== DATA LISTING
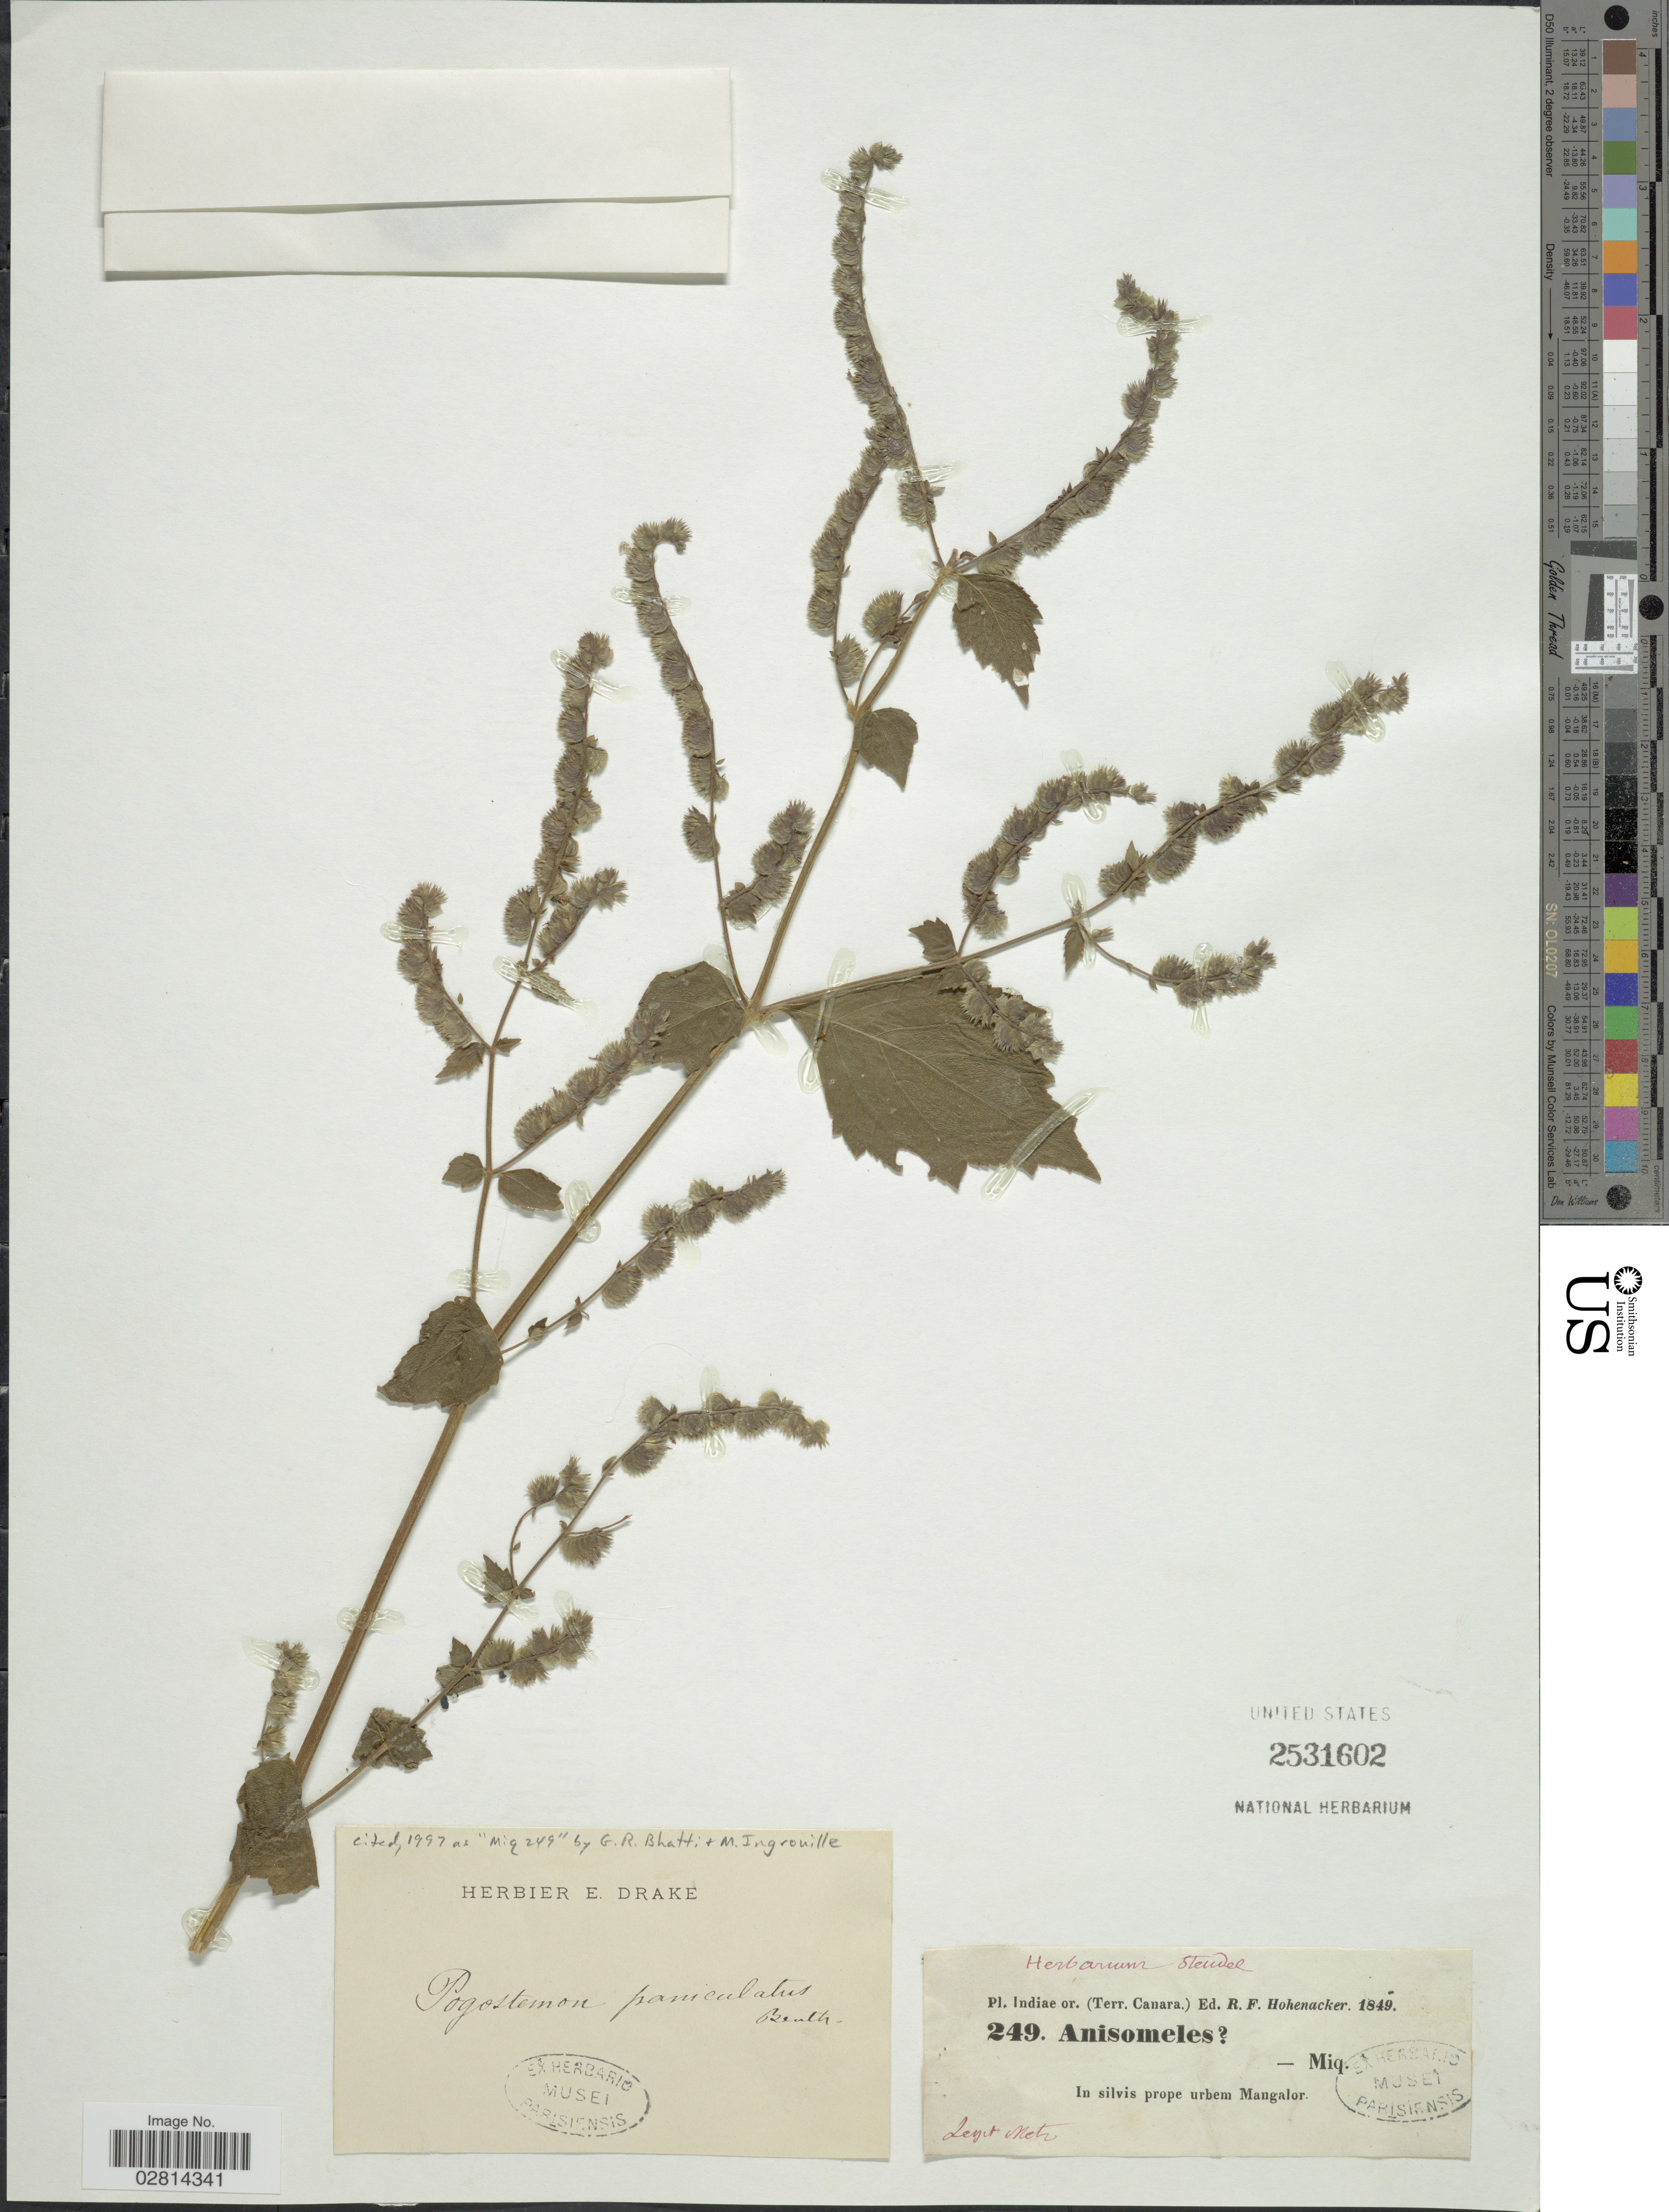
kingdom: Plantae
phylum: Tracheophyta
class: Magnoliopsida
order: Lamiales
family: Lamiaceae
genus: Pogostemon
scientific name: Pogostemon paniculatus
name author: Benth.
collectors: -. Metz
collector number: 249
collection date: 1849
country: India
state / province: Karnataka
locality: Indiae or. (Terr. Canara). In silvis prope urbem Mangalor.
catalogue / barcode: US 2531602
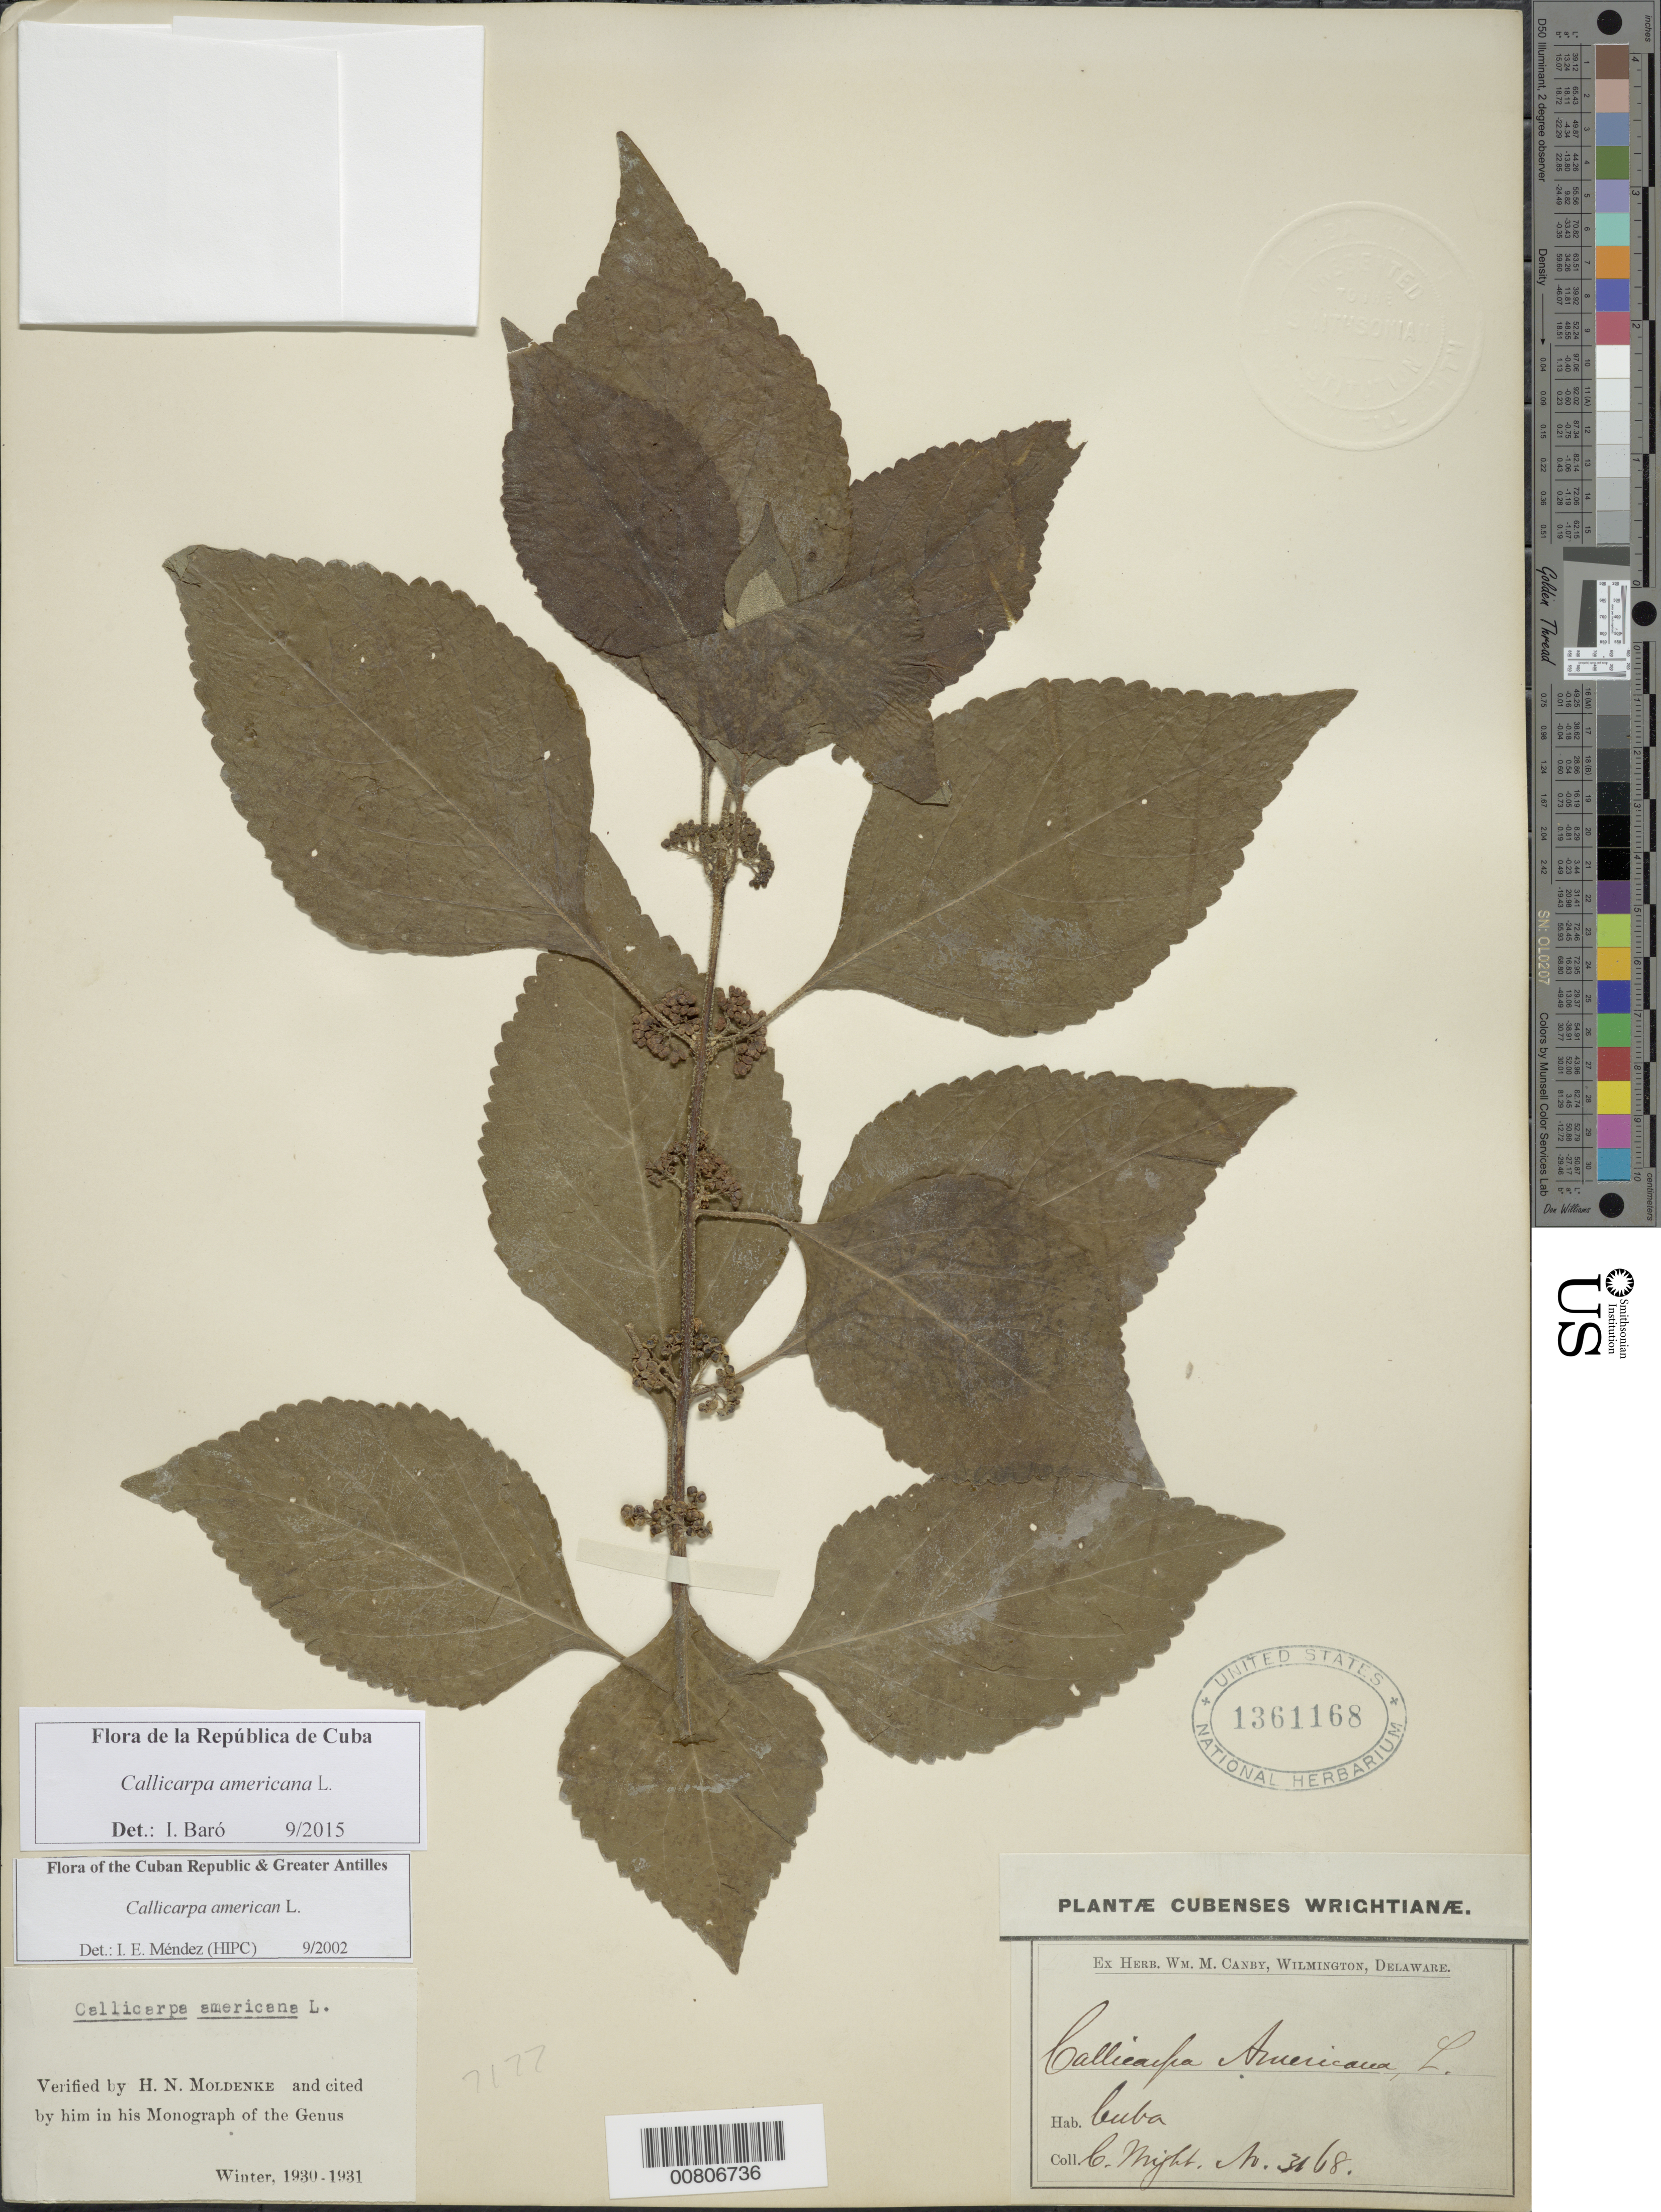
====
• [SHORT TASK] Rewrite the entries above, putting "date collected" in place of "collection date" and keeping everything else the same. Omit the pictures.

• [REPLY TO THE TASK]
kingdom: Plantae
phylum: Tracheophyta
class: Magnoliopsida
order: Lamiales
family: Lamiaceae
genus: Pogostemon
scientific name: Pogostemon paniculatus
name author: Benth.
collectors: -. Metz
collector number: 249
date collected: 1849
country: India
state / province: Karnataka
locality: Indiae or. (Terr. Canara). In silvis prope urbem Mangalor.
catalogue / barcode: US 2531602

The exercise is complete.